### [Passage shown]

In contrast to the often ambiguous worldviews of the West, Islamists have a comprehensive set of fundamentalist beliefs -- to them, knowledge -- encompassing all of life's answers. They offer their followers social structure and community, purpose and mission, and certainty that they are always correct in any dispute with nonbelievers. Their House of Islam is in a collective, perpetual struggle against the rest of the broadly-defined infidel world and forces of evil, which often includes more moderate strains of Islam. They are energized by their march toward inevitable victory of their true faith over that of the infidels.

Such a triumphalist religion, as Bernard Lewis has written, can be summed up by the creed: "I'm right. You're wrong. Go to Hell."

But Islamism is also distinguished by the degree to which its triumphs feed its triumphalism. What better proof is there of the truth of radical Islam than its success? What better evidence can there be of the rightness of the cause than the string of victories granted by Allah? What movement has been more successful over the past decades than the Muslim Brotherhood and related Islamist forces? That success is critical to its appeal. As that philosopher-statesman Osama bin Laden understood, "When people see a strong horse and a weak horse, by nature they will like the strong horse."

Success breeds success. It reinforces certitude. The strong horse is an unbeatable recruiting tool. Especially when that horse will trample those who won't climb on.

### [About this exercise]
For each statement, decide whether it agrees with the passage on Islamist triumphalism, answering yes or no and quoting the exact words of the passage that decide it. 1. Islamists give their followers certainty that they are always correct in any dispute with nonbelievers. 2. The passage attributes the creed "I'm right. You're wrong. Go to Hell." to Osama bin Laden. 3. The infidel world that Islamists struggle against leaves out more moderate strains of Islam.

### [Information]
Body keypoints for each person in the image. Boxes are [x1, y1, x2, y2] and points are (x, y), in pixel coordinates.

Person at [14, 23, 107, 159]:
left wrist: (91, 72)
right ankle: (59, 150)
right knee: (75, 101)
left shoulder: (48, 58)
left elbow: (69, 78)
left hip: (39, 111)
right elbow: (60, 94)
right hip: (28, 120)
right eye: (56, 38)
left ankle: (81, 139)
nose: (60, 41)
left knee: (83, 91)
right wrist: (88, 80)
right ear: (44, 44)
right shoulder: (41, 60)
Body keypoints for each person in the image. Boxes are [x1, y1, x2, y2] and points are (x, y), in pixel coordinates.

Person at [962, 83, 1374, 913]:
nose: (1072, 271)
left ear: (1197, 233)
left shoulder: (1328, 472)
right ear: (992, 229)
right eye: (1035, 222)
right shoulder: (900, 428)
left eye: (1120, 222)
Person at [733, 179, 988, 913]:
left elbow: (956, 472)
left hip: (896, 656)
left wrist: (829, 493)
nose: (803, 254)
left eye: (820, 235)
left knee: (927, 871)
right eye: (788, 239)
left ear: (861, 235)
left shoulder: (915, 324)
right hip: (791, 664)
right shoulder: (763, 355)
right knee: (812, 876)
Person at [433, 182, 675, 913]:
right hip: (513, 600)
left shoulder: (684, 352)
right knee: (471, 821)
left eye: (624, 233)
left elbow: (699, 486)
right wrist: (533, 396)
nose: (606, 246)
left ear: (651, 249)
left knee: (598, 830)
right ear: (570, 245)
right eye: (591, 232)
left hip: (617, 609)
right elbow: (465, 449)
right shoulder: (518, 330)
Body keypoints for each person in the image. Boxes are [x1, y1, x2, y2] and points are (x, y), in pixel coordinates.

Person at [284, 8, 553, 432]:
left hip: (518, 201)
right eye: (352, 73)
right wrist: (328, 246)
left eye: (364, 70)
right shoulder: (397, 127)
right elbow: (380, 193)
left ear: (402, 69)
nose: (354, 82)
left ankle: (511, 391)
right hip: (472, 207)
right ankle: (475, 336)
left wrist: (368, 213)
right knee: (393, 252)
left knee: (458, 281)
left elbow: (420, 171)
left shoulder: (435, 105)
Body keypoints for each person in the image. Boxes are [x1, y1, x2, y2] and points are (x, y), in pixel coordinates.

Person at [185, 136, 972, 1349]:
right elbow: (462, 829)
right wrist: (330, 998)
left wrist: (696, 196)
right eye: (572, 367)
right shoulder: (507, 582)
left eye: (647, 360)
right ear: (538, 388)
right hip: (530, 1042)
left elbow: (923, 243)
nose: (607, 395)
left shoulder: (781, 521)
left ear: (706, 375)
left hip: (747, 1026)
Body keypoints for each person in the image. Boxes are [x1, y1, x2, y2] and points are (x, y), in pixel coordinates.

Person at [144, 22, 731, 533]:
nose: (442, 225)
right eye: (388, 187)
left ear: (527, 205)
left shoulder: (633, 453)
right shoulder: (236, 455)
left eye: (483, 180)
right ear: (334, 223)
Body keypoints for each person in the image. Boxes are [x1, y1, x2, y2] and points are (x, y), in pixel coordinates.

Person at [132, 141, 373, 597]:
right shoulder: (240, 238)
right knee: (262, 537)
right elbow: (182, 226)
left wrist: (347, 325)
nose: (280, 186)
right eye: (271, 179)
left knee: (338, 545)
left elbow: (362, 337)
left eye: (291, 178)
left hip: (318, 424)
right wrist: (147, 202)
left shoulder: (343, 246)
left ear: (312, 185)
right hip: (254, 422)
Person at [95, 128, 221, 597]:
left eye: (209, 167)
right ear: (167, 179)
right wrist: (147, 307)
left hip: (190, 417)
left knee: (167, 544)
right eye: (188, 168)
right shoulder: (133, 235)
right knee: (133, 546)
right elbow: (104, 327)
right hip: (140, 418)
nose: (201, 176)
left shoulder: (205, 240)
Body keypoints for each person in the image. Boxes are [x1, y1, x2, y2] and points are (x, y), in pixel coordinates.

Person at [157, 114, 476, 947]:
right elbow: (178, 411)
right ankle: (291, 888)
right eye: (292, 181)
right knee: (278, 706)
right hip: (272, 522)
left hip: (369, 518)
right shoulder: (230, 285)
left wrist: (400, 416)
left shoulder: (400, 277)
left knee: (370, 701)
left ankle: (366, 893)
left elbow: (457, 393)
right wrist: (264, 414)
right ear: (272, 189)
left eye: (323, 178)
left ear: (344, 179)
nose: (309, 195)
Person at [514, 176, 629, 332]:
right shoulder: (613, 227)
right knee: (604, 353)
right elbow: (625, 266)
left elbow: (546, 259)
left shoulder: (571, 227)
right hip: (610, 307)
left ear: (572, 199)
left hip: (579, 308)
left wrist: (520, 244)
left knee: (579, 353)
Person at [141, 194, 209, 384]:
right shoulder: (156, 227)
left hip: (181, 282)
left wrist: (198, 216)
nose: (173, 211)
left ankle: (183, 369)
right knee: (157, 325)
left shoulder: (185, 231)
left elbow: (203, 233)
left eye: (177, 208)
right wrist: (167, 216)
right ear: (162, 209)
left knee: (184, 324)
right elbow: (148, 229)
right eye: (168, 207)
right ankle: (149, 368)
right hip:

### [Result]
1. Yes: "certainty that they are always correct in any dispute with nonbelievers"
2. No: "as Bernard Lewis has written"
3. No: "which often includes more moderate strains of Islam"